While the world slept and at the stroke of midnight on 15 August 1947 India, as we all know, woke to independence; but once it had rubbed the sleep from its eyes the next morning, it found in its brave new day that it still had a King (George VI) and it still had a Governor General too (Lord Mountbatten); and it was to take India another two years, eleven months and eighteen days before it replaced both of them with a formal Constitution, which is why 26th January is celebrated each year on the subcontinent as Republic Day. But the historic date of 26th January 1950, the true birth date of independent India, is memorable for more than its parades and parties; we should not forget that it has a genuine economic resonance as well.
The Indian Economy had virtually stagnated for fifty years between 1900 and 1950, and of course, much of the country’s pre-1900 wealth had been created only to be carried promptly back to London or Leadenhall Street. Average growth in those 50 years before true Independence was a mere 0.5%; but once the British had departed, India almost immediately embarked on a concerted programme of Central, State Controlled Planning which lifted average growth to 3.5% per annum within ten years. It was, on any basis, a staggering achievement; and one which was quickly appropriated into economic dictionaries and lexicons as the “Hindu Rate of Growth”; the new Indian economy was certainly something to be proud of.
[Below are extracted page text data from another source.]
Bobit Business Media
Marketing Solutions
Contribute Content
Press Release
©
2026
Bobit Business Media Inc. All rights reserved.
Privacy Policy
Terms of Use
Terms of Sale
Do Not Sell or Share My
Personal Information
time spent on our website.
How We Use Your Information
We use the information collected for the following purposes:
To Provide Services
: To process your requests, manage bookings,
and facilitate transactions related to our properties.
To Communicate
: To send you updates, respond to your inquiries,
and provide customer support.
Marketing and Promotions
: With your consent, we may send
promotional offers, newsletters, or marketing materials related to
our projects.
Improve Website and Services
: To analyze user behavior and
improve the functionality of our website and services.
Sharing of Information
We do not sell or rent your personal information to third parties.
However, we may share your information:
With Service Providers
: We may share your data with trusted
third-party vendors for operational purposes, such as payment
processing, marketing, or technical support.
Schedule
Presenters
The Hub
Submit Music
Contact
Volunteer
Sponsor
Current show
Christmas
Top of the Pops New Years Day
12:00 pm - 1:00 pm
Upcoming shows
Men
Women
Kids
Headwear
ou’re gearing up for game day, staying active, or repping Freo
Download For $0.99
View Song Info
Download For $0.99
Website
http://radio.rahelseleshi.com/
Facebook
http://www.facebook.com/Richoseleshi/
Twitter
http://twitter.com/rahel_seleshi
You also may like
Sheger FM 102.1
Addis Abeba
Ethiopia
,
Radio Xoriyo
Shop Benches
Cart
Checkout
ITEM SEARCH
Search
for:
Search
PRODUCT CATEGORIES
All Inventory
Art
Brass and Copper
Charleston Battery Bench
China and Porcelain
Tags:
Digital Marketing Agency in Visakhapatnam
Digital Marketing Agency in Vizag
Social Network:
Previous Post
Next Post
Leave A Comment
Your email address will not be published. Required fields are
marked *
And prouder still by the 1980’s when growth rates reached an unprecedented 6% per annum.
Conventional economic analysis divides India’s progress since 1950 into two distinct periods, pivoting sharply on the central axis of the economic reforms of 1991; but looked at in its historic perspective, that analysis begins to look more than a little misguided.
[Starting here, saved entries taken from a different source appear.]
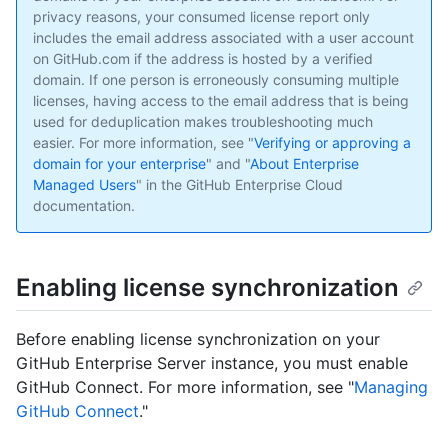
privacy reasons, your consumed license report only
includes the email address associated with a user account
on GitHub.com if the address is hosted by a verified
domain. If one person is erroneously consuming multiple
licenses, having access to the email address that is being
used for deduplication makes troubleshooting much
easier. For more information, see "
Verifying or approving a
domain for your enterprise
" and "
About Enterprise
Managed Users
" in the GitHub Enterprise Cloud
documentation.
Enabling license synchronization
Before enabling license synchronization on your
GitHub Enterprise Server instance, you must enable
GitHub Connect. For more information, see "
Managing
GitHub Connect
."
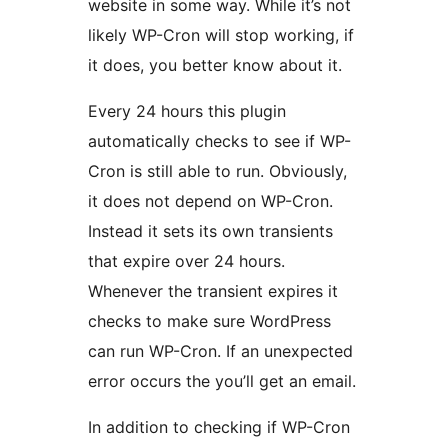
website in some way. While it’s not
likely WP-Cron will stop working, if
it does, you better know about it.
Every 24 hours this plugin
automatically checks to see if WP-
Cron is still able to run. Obviously,
it does not depend on WP-Cron.
Instead it sets its own transients
that expire over 24 hours.
Whenever the transient expires it
checks to make sure WordPress
can run WP-Cron. If an unexpected
error occurs the you’ll get an email.
In addition to checking if WP-Cron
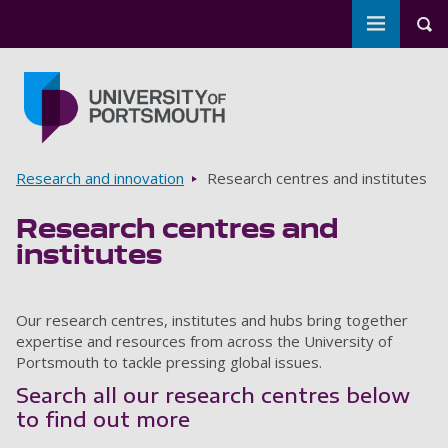
Toggle m
Tog
Skip to main content
Go to home page
Breadcrumbs
Research and innovation
Research centres and institutes
Research centres and
institutes
Our research centres, institutes and hubs bring together
expertise and resources from across the University of
Portsmouth to tackle pressing global issues.
Search all our research centres below
to find out more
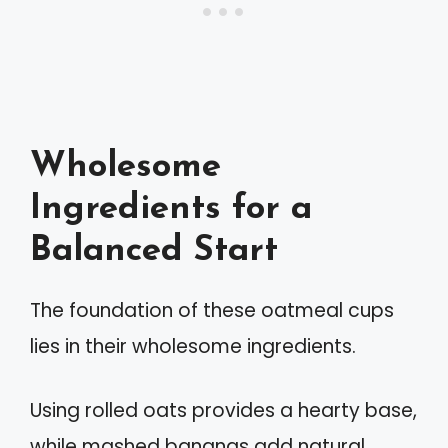
Wholesome
Ingredients for a
Balanced Start
The foundation of these oatmeal cups
lies in their wholesome ingredients.
Using rolled oats provides a hearty base,
while mashed bananas add natural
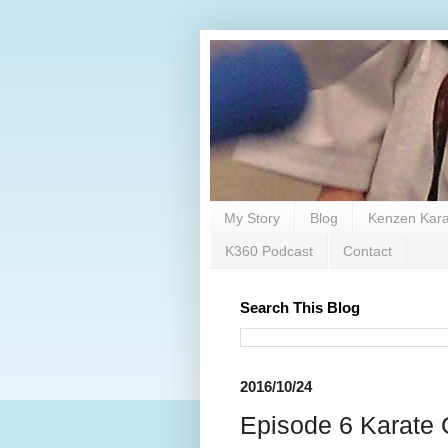
My Story
Blog
Kenzen Kara
K360 Podcast
Contact
Search This Blog
2016/10/24
Episode 6 Karate 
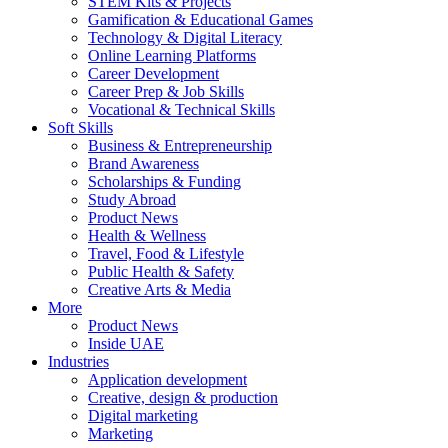
STEM Kits & Projects
Gamification & Educational Games
Technology & Digital Literacy
Online Learning Platforms
Career Development
Career Prep & Job Skills
Vocational & Technical Skills
Soft Skills
Business & Entrepreneurship
Brand Awareness
Scholarships & Funding
Study Abroad
Product News
Health & Wellness
Travel, Food & Lifestyle
Public Health & Safety
Creative Arts & Media
More
Product News
Inside UAE
Industries
Application development
Creative, design & production
Digital marketing
Marketing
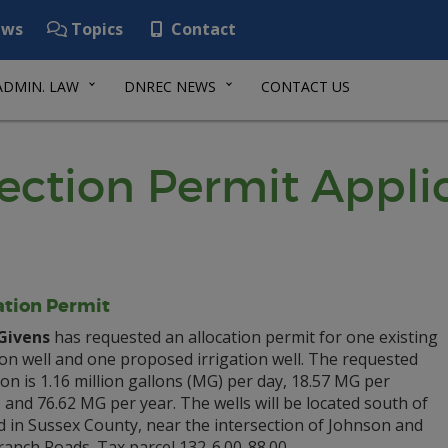
ws
Topics
Contact
ADMIN. LAW
DNREC NEWS
CONTACT US
ection Permit Appli
ation Permit
Givens
has requested an allocation permit for one existing
ion well and one proposed irrigation well. The requested
ion is 1.16 million gallons (MG) per day, 18.57 MG per
and 76.62 MG per year. The wells will be located south of
d in Sussex County, near the intersection of Johnson and
anch Roads. Tax parcel 132-6.00-88.00.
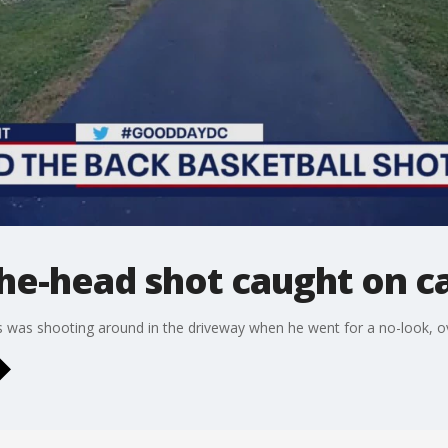
the-head shot caught on c
 was shooting around in the driveway when he went for a no-look, o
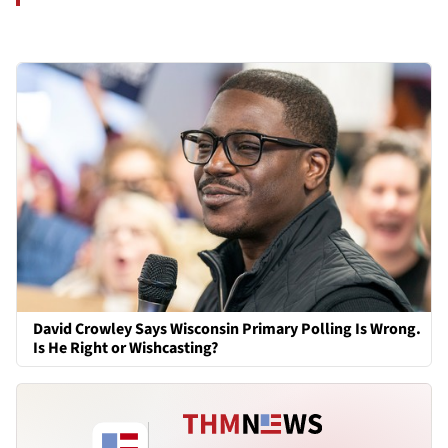
David Crowley Says Wisconsin Primary Polling Is Wrong.
Is He Right or Wishcasting?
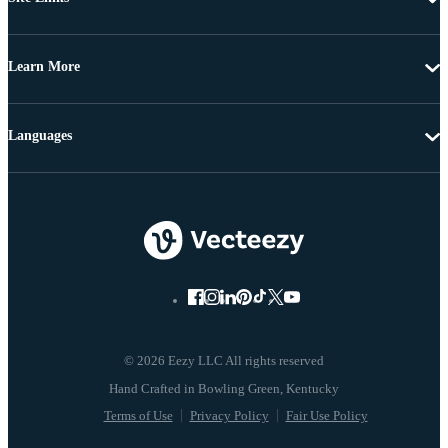
Learn More
Languages
© 2026 Eezy LLC All rights reserved
Terms of Use
Privacy Policy
Fair Use Policy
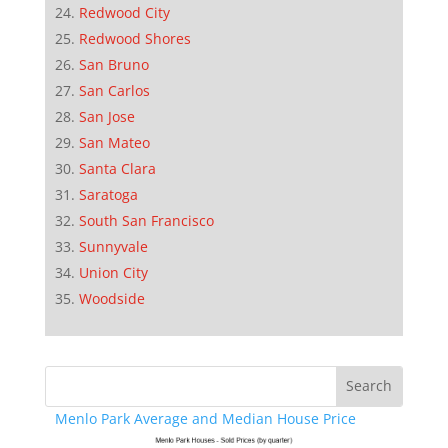
Redwood City
Redwood Shores
San Bruno
San Carlos
San Jose
San Mateo
Santa Clara
Saratoga
South San Francisco
Sunnyvale
Union City
Woodside
Menlo Park Average and Median House Price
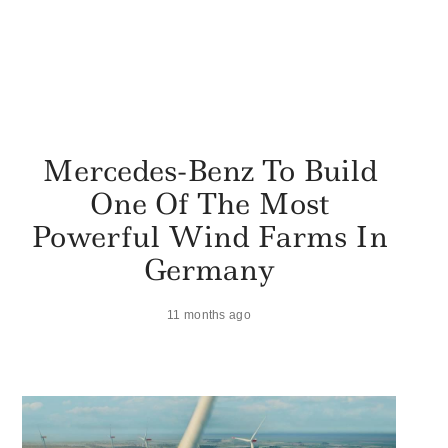
Mercedes-Benz To Build
One Of The Most
Powerful Wind Farms In
Germany
11 months ago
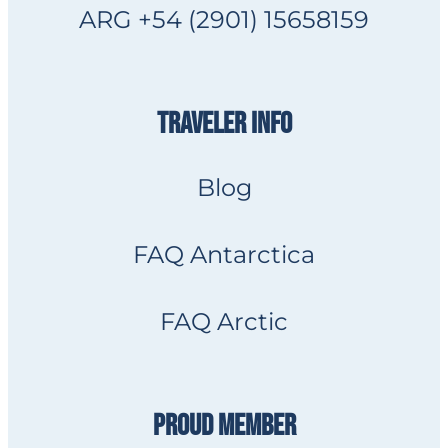
ARG +54 (2901) 15658159
TRAVELER INFO
Blog
FAQ Antarctica
FAQ Arctic
PROUD MEMBER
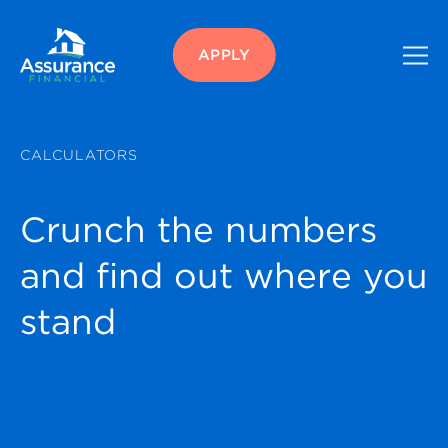
APPLY
CALCULATORS
Crunch the numbers
and find out where you
stand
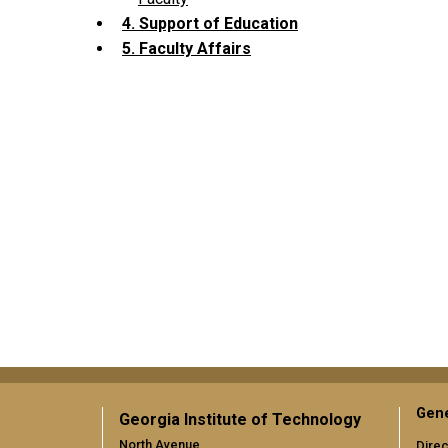
4. Support of Education
5. Faculty Affairs
Gene
Georgia Institute of Technology
North Avenue
Direc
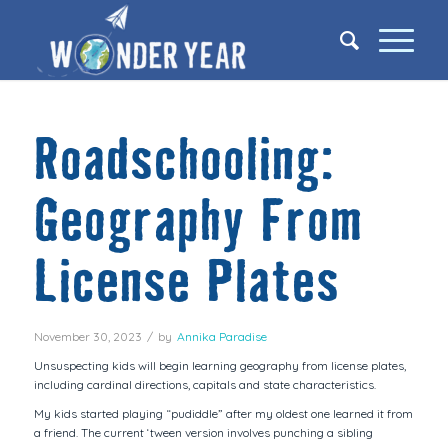
Roadschooling:
Geography From
License Plates
November 30, 2023
/
by
Annika Paradise
Unsuspecting kids will begin learning geography from license plates,
including cardinal directions, capitals and state characteristics.
My kids started playing “pudiddle” after my oldest one learned it from
a friend. The current ‘tween version involves punching a sibling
Because the truth is that ever since the Constitution of the Republic in 1950 there has been a steady, broadly consistent and sometimes striking rate of growth on the subcontinent. And of course it is an inescapable fact that since 2004 India’s annual rate of growth has been truly astonishing, but seen in its proper perspective that is not only because of the absolute figures for growth achieved in the period (8.5% per annum in 2008) it is equally about the shifting paradigm of the growth itself.
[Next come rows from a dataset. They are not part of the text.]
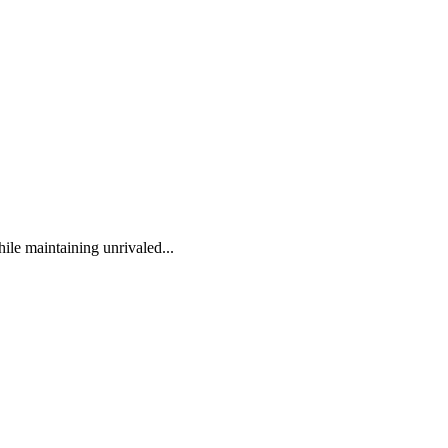
ile maintaining unrivaled...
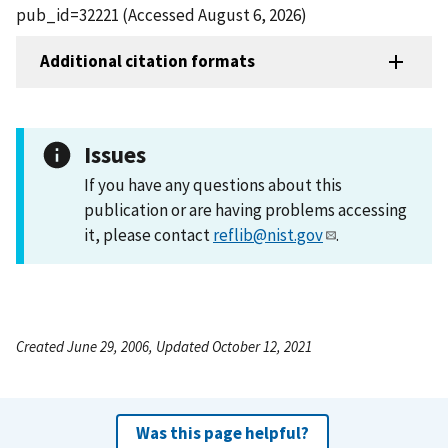
pub_id=32221 (Accessed August 6, 2026)
Additional citation formats
Issues
If you have any questions about this
publication or are having problems accessing
it, please contact
reflib@nist.gov
.
Created June 29, 2006, Updated October 12, 2021
Was this page helpful?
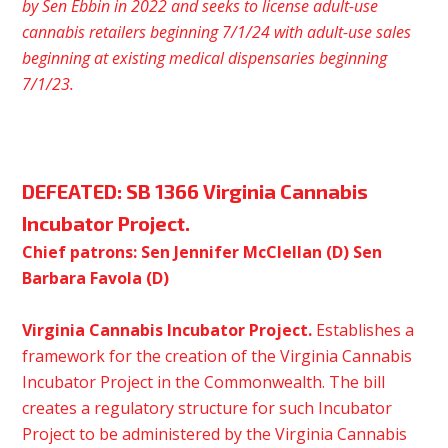
by
Sen
Ebbin in 2022 and seeks to license adult-use
cannabis retailers beginning 7/1/24 with adult-use sales
beginning at existing medical dispensaries beginning
7/1/23.
DEFEATED:
SB 1366 Virginia Cannabis
Incubator Project.
Chief patrons: Sen Jennifer McClellan (D) Sen
Barbara Favola (D)
Virginia Cannabis Incubator Project.
Establishes a
framework for the creation of the Virginia Cannabis
Incubator Project in the Commonwealth. The bill
creates a regulatory structure for such Incubator
Project to be administered by the Virginia Cannabis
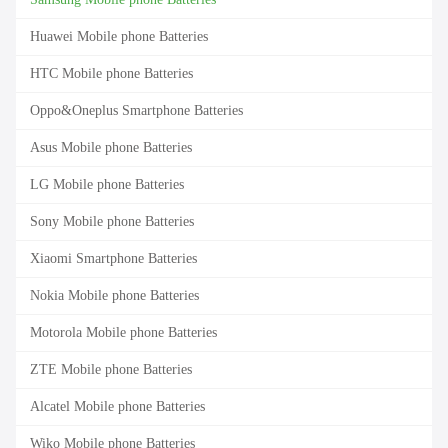
Huawei Mobile phone Batteries
HTC Mobile phone Batteries
Oppo&Oneplus Smartphone Batteries
Asus Mobile phone Batteries
LG Mobile phone Batteries
Sony Mobile phone Batteries
Xiaomi Smartphone Batteries
Nokia Mobile phone Batteries
Motorola Mobile phone Batteries
ZTE Mobile phone Batteries
Alcatel Mobile phone Batteries
Wiko Mobile phone Batteries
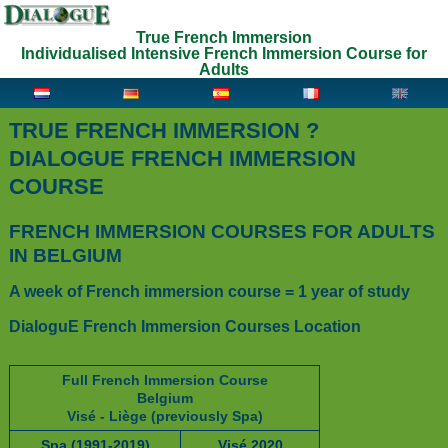
True French Immersion
Individualised Intensive French Immersion Course for
Adults
TRUE FRENCH IMMERSION ?
DIALOGUE FRENCH IMMERSION
COURSE
FRENCH IMMERSION COURSES FOR ADULTS
IN BELGIUM
A week of French immersion course = 1 year of study
DialoguE French Immersion Courses Location
Full French Immersion Course
Belgium
Visé - Liège (previously Spa)
Spa (1991-2019)
Visé 2020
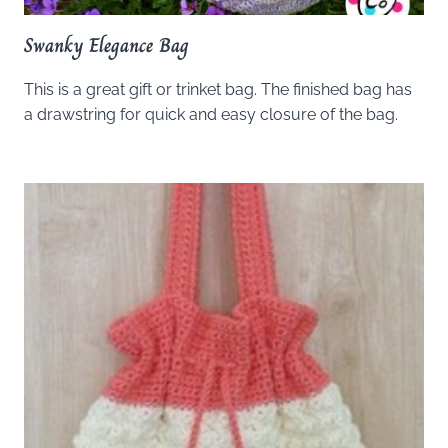
Swanky Elegance Bag
This is a great gift or trinket bag. The finished bag has
a drawstring for quick and easy closure of the bag.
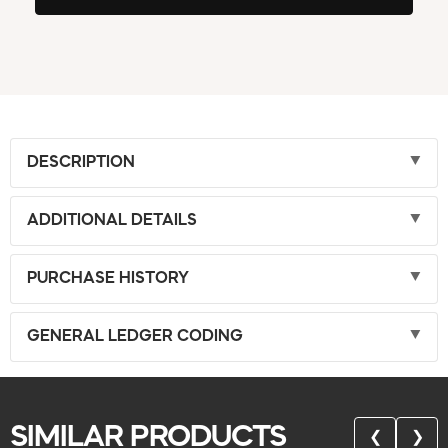
DESCRIPTION
ADDITIONAL DETAILS
PURCHASE HISTORY
GENERAL LEDGER CODING
SIMILAR PRODUCTS
❮
❯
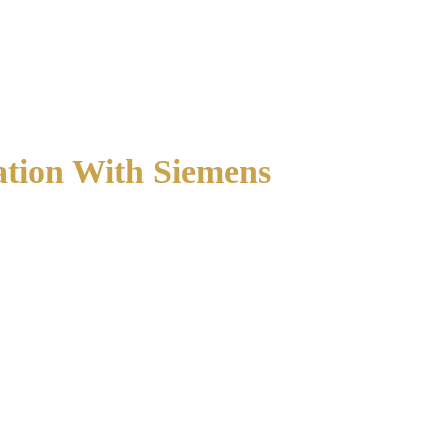
ation With Siemens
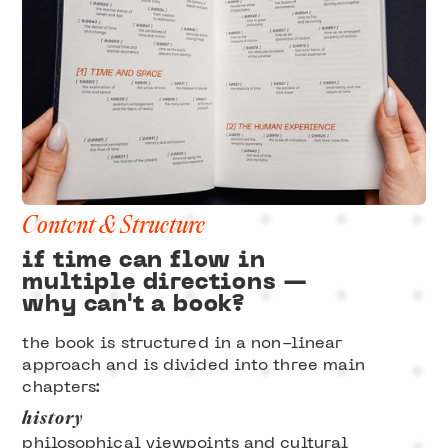
Content & Structure
if time can flow in
multiple directions —
why can't a book?
the book is structured in a non-linear
approach and is divided into three main
chapters:
history
philosophical viewpoints and cultural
In 1950 the combined share of Trade, Transport and Communications in Indian GDP was 10%. The equivalent combined figure by 2008 was 32%; these three Sectors together constitute the biggest agents for growth in the economy and that tells us something not only about the way in which the Indian economy has grown since 1950 but also about how it is likely to grow in the future. It is a lesson well worth paying attention to.
When the British Government made India its first port of call after the Brexit referendum last year, it was at pains to put infrastructure spending at the centre of its agenda; both governments signing up to an MOU that improved access to London Capital Markets at a time when the Indian Government is already a long way down the road to implementing a series of Transport and Communication projects on a breathtaking scale. Improved access to capital markets under the terms of the MOU comes at exactly the right time to kick-start the crucial part which Transport and Communications will have to play in future Indian Economic Growth. It is the single biggest lesson to be learned from economic history on the subcontinent over the past thirty years: you ignore infrastructure spending at your peril. And it is a lesson which the Indian Government seems to have taken firmly on board.
In purely political terms it is also interesting to take a look back at the economic climate which was prevailing immediately after the Constitution was adopted in 1950. As we have seen, fifty years of economic stagnation were converted into growth rates in excess of 3.5%; and this happened substantially because of a concerted policy of Central Government Planning; the type of Central Planning which has now been almost utterly discredited in favour of a looser, open market economy. But that shift in political thinking has certainly not stopped the Government in India from playing a continuing part and crucial part in orchestrating infrastructure spending across the subcontinent. That should not be seen as a bad thing (as each of the Governments of the United Kingdom and India recognised during the Trade Mission last year): infrastructure spending is simply too important to be ignored.
Having just celebrated Republic Day this year, that is a lesson we should all remember.
Red Ribbon CEO, Suchit Punnose said:
India has come a long way in the last, near seventy years; and it can sometimes be easy to overlook the scale of the progress the country has been made over that period, dazzled as we might be by the astonishing, exponential growth of the last decade. But it seems to me the article is right to seek to put the last decade in its proper, historic perspective. The resources which India has to offer have the capacity to make it a real power in the economic world, and of course only last month we learned that it had moved up to fifth place in the world economic league. We should never forget that this is far from the work of ten years; it is the culmination and expression of India’s true economic potential.
And having just celebrated Republic Day, it is certainly appropriate that we should keep that in mind.